Employers must tell you if credit histories will be used to evaluate job candidates and get written permission to pull your reports. While you have every right to reject that request, the company can use that refusal to reject your application.
And by the way, section 525(b) of the U.S. Bankruptcy Code prohibits employers from refusing to hire someone because he or she is bankrupt.
2. Know your history.
You’re entitled to one free credit report per year from each of the major credit-reporting agencies. So before you start the job search, visit AnnualCreditReport.com and request your Experian, Equifax and TransUnion files. Read them thoroughly and correct any errors before those credit histories get in the hands of a potential employer.

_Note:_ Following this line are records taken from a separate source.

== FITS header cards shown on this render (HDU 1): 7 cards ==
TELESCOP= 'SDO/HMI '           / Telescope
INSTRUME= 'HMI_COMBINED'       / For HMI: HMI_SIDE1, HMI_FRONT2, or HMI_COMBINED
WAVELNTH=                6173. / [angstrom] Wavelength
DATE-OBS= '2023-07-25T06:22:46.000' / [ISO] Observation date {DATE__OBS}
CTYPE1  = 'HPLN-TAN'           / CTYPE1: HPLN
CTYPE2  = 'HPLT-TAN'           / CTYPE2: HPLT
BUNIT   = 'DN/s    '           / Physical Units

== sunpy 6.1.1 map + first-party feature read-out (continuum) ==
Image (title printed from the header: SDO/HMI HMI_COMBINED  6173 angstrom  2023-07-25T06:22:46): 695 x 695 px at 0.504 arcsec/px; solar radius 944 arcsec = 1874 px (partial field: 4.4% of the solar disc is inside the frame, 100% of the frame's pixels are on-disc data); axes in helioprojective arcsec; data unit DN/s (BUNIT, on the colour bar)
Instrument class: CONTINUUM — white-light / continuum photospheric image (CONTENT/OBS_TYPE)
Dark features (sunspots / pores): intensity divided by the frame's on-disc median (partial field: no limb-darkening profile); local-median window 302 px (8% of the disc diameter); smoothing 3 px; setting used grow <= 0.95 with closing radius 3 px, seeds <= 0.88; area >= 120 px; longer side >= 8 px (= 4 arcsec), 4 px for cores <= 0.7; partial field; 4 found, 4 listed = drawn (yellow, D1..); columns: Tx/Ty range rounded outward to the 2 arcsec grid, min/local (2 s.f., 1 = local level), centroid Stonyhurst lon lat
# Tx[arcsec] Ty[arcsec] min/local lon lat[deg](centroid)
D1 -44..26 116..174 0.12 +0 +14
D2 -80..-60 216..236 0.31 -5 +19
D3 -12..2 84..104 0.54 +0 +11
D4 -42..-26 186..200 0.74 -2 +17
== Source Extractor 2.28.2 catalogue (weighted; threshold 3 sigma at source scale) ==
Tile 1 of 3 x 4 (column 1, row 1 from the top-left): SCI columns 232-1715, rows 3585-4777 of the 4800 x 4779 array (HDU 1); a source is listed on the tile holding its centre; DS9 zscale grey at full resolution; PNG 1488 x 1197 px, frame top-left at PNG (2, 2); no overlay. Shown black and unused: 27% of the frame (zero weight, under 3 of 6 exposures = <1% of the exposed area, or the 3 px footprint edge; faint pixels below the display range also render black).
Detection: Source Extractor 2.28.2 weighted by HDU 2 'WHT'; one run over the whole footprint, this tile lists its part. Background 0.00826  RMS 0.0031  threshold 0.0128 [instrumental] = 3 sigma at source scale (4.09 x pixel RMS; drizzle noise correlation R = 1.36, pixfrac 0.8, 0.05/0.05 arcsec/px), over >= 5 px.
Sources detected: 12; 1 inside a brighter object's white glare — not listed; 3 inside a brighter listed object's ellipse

Errors do occur. According to a study by the Federal Trade Commission, 1 in 5 American consumers found an error that negatively impacted their credit history on a credit report from one of three major credit-reporting companies.
3. Get it in writing.
If an employer is disinclined to hire you because of something in your credit history, he or she must provide a copy of the report and a “Summary of Rights” that explains how to contact the company that provided the report.
You are also entitled to a notice that explains your right to dispute the “accuracy or completeness of any information in your report.”
4. Go on the offensive.
If you’ve encountered recent financial difficulties, consider letting an employer know this before the firm pulls your credit report.
For instance, if you’ve been a victim of identity theft or your spouse recently lost a job, be up front about this and explain how you’re working to repair any damage that was done. Employers will most likely admire your honesty and forthrightness.
5. Focus on your qualifications for the job.
In all likelihood, even a credit history laden with foreclosures and tax liens won’t be your professional undoing.
Once you’ve discussed it, forget about it. Focus on accentuating the many qualities that make you a perfect fit for the job. Invariably that’s what counts the most.
6. Do the right thing.
Now is the time to take corrective action (whether you’re looking for a job or not). Catch up with any old bills, and make sure you have a system to promptly pay new ones as they arrive.